**EXCERPT PROVIDED:**
__________

The Special Ones by Em Bailey
Published April 1, 2016 by Hardie Grant Egmont
Source: the publisher
Rating: 4 stars
From the blurb: Esther is one of the Special Ones – four teens who live under his protection in a remote farmhouse. The Special Ones are not allowed to leave, but why would they want to? Here, they are safe from toxic modern life, safe from a meaningless existence, safe in their endless work. He watches them every moment of every day, ready to punish them if they forget who they are – all while broadcasting their lives to eager followers on the outside.Esther knows he will renew her if she stops being Special. And yet she also knows she's a fake. She has no ancient wisdom, no genuine advice to offer her followers. But like an actor caught up in an endless play, she must keep up the performance if she wants to survive long enough to escape.
The Special Ones is Em Bailey's second novel, and after reading it, I regret letting her debut, Shift, sit on my shelf unread for so long. From the moment I began reading I was immediately caught up in Esther's story, I could feel her fear - at the thought of doing a task incorrectly or of receiving her renewal notice. Her guilt over recruiting a new member was also apparent, yet she has to obey or risk her own life. I could feel her loneliness and longing, and I could sense the watcher, making sure his toys were all behaving as expected, and it sent chills through me.

__________

**DATASET EXCERPTS:**
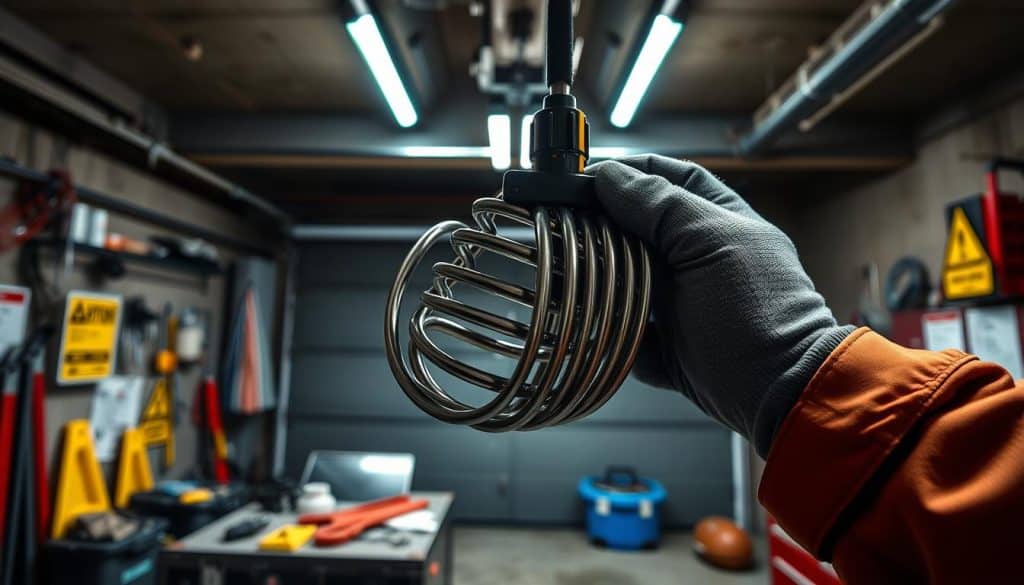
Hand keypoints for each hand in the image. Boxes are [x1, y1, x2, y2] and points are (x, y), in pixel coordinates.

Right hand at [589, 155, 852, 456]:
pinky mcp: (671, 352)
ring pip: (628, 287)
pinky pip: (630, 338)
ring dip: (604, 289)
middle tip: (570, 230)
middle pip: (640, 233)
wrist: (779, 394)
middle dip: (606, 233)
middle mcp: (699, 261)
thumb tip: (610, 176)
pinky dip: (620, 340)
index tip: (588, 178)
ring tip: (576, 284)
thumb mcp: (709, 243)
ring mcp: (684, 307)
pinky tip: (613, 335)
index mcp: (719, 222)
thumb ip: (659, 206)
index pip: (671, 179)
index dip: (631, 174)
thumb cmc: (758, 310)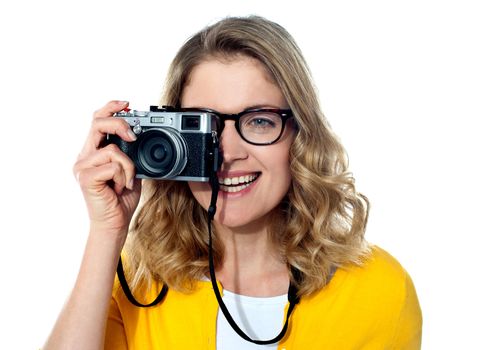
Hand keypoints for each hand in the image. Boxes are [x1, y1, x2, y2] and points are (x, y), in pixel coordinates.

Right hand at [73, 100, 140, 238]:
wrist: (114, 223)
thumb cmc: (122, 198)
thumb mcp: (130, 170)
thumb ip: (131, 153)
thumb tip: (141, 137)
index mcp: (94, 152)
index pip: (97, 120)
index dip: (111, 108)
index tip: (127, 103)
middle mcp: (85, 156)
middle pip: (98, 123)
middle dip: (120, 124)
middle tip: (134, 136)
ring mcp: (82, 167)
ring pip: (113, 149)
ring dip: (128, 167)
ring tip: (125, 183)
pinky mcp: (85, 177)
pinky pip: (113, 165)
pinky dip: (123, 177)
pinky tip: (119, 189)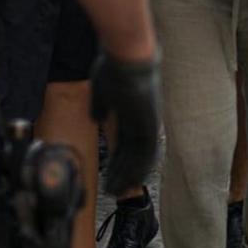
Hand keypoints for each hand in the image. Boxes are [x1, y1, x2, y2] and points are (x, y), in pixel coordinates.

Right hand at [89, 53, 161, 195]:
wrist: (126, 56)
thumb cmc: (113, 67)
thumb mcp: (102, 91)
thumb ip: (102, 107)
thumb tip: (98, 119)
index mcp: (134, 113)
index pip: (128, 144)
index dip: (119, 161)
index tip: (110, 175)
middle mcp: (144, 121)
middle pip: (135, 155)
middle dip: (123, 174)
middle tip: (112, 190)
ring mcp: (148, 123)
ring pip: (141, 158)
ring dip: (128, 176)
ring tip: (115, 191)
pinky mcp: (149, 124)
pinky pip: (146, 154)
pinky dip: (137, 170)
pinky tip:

__________

**TO DO:**
1. According to the book review, why does Esther keep up her performance even though she knows she's a fake?
2. Retype the part of the book review between "The Special Ones is" and "chills through me.", inclusive.

**SOLUTIONS:**
1. Esther must keep up the performance if she wants to survive long enough to escape. She knows he will renew her if she stops being Special.

2.
The Special Ones is Em Bailey's second novel, and after reading it, I regret letting her debut, Shift, sit on my shelf unread for so long. From the moment I began reading I was immediately caught up in Esther's story, I could feel her fear - at the thought of doing a task incorrectly or of receiving her renewal notice. Her guilt over recruiting a new member was also apparent, yet she has to obey or risk her own life. I could feel her loneliness and longing, and I could sense the watcher, making sure his toys were all behaving as expected, and it sent chills through me.